Mich berührt auch diese Geschichte von Rachel Naomi Remen wieder zutiefst. Wie oft erlebe ich in der Begleitung von Sterbenden, dass hier etwas geschieht, was nicht in meinem Ermessen steht, ich staune und wundere mich, wie Menschen ihrem Tod entgegen gehen können. Welch großes Vertrauen im Grunde dieses Menschen liegt, der sich auf den Weg gemacht hat...wie sich eine tiefe Verbundenheit einstellt mit der Quelle, aus der sich unser Leben speist. Zurückzukehren in den Fluss.

So wie...

der Fisch in seinen Händen gemerkt hatte,

dass er wieder ein Teil des Flusses war.


Ich, die ich zurückbleibe bin traurig, voller Schmerz und fühle mich ohnmächtig, wenn ich mich von einem mir lieben Menschen verabschieden muss. Nicht selten frage ich mich, warum vertraue ich nicht der Erfahrung, die ich in der Begleitung von Sterbenden schon so oft erlebt habe. Vielleicht, weil ich in manchen Momenten die Verbundenheit zu meiner Quelle wieder einmal verloren habe?
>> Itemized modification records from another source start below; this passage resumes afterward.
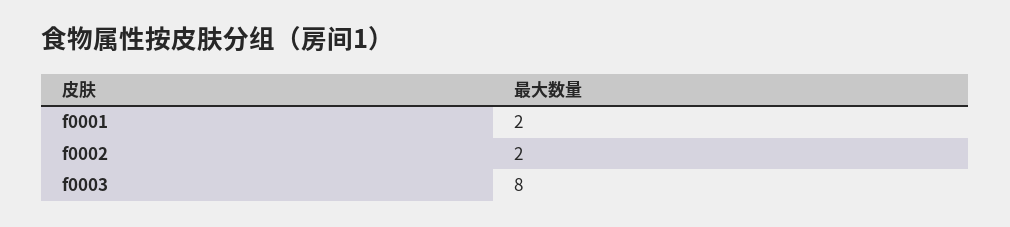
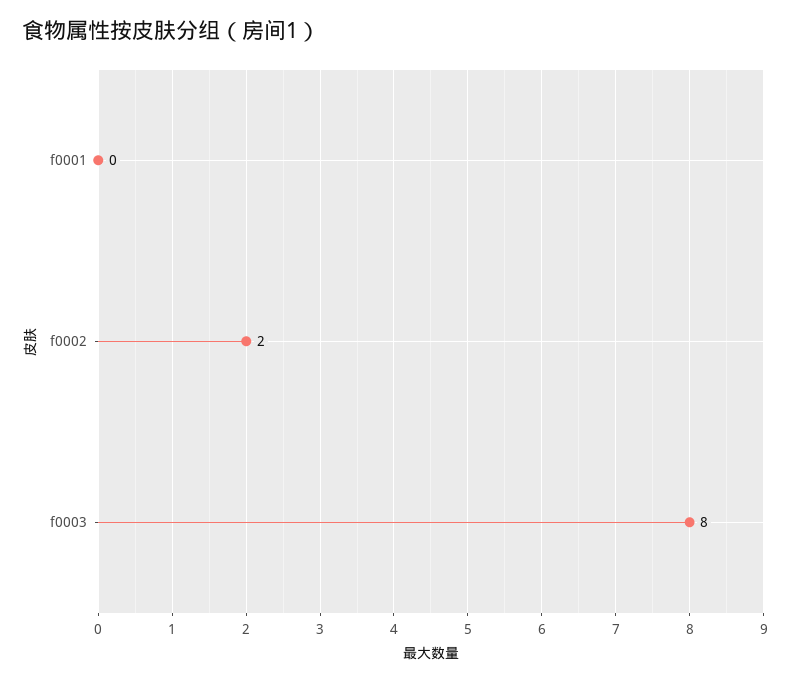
f0001: 2 -> 0

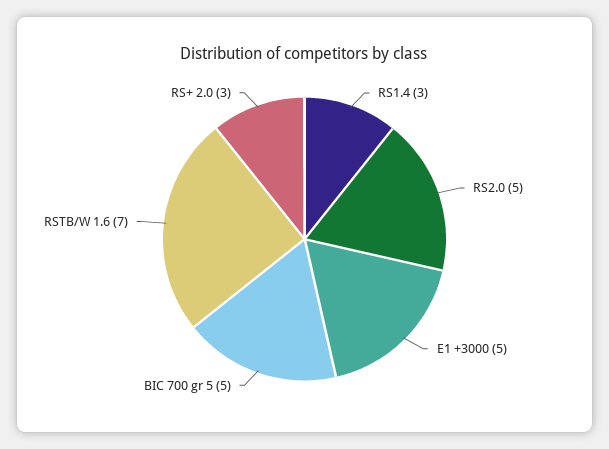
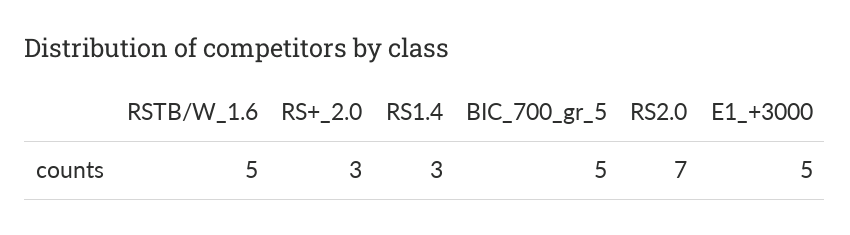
RS2.0: 5 -> 7
RSTB/W 1.6: 7 -> 5

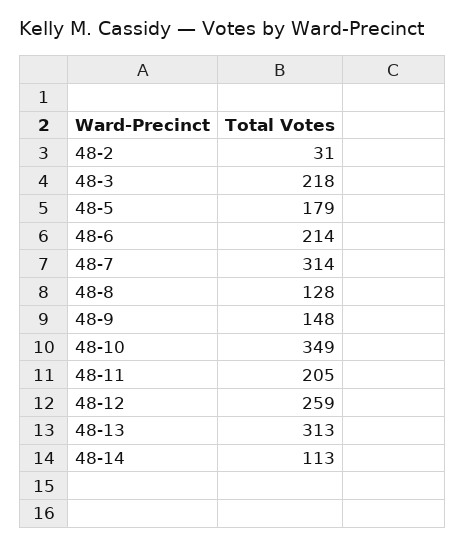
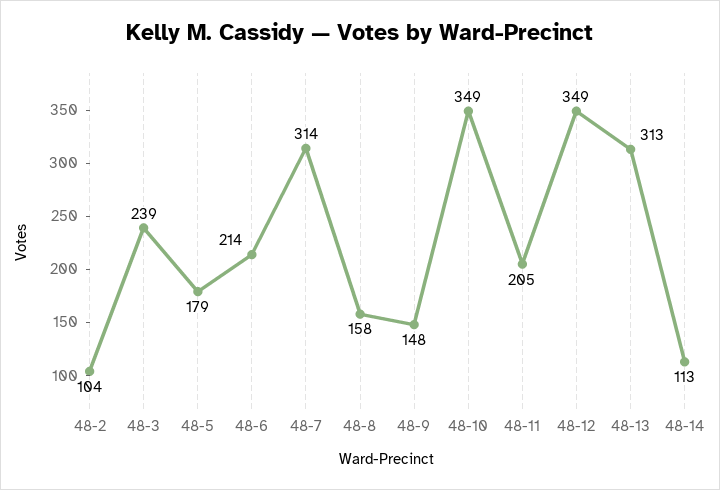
48-2: 31 -> 104
48-3: 218 -> 239
48-8: 128 -> 158
48-12: 259 -> 349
Immer wieder durfte ich schon erleben, ja, da gibt es etwas, etwas das mich hoffen lässt, so wie in der Geschichte von Bill. Dass der Mensch, der gerade geht, im wirklichen Strom des Lebens schwimmt und wirklich alles in bester Ordnung ist. Dieser Mensch ist zur Quelle zurückgekehrt, zu unserer Freiheit, die unsere wahre Zuflucht und unsere Heimat ist. Und da bin ich mir dann so sicher. Ich bin sehr dankbar, wenn ich auch immer wieder an dieser Sicherheit teilhaben darf. Das tröstet und stärkt mich, lässt mich hoffen, auf etwas Größeres, etwas Transzendentes, das ich nicht ermessen kann, aber immer wieder erfahren darf und mich mit großer Dankbarkeit und einem tiefen Frieden erfüllt.